Regardless, the Court makes clear in Mitchell that if a court were to issue a protective order over a non-confidential public record, “any member of the public could obtain the same reports through an Iowa Code chapter 22 open records request,” rendering the issuance of such a protective order “pointless.” Id. at 236. Thus, a person’s access to public records that are otherwise accessible under an Iowa Code Chapter 22 request cannot be limited by a court’s discovery rulings made in the course of litigation. Further, a determination that a public record is non-confidential creates, at the very least, a strong presumption against issuance of a protective order over that record.
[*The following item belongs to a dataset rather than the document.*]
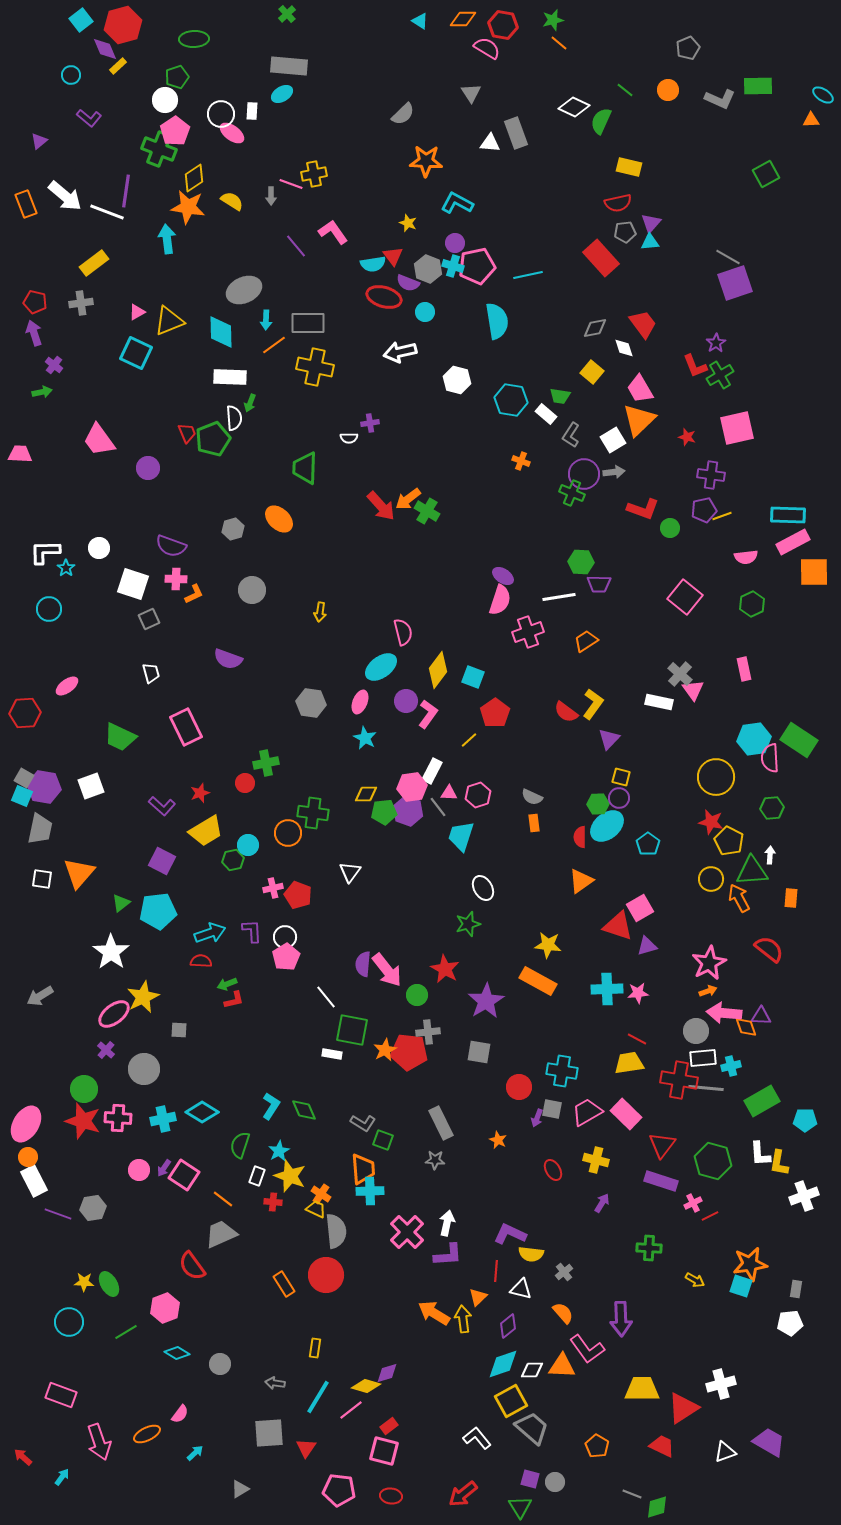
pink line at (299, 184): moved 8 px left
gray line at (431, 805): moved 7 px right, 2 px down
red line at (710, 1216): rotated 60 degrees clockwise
BY DIRECTION AND VOTE OF THE BOARD:
Daniel M. Strawhun
Iowa Public Information Board
March 3, 2023
Pursuant to Iowa Administrative Rule 497-1.3(3), a person who has received a board opinion may, within 30 days after the issuance of the opinion, request modification or reconsideration of the opinion. A request for modification or reconsideration shall be deemed denied unless the board acts upon the request within 60 days of receipt of the request. The IPIB may take up modification or reconsideration of an advisory opinion on its own motion within 30 days after the issuance of an opinion.
Pursuant to Iowa Administrative Rule 497-1.3(5), a person who has received a board opinion or advice may petition for a declaratory order pursuant to Iowa Code section 17A.9. The IPIB may refuse to issue a declaratory order to a person who has previously received a board opinion on the same question, unless the requestor demonstrates a significant change in circumstances from those in the board opinion.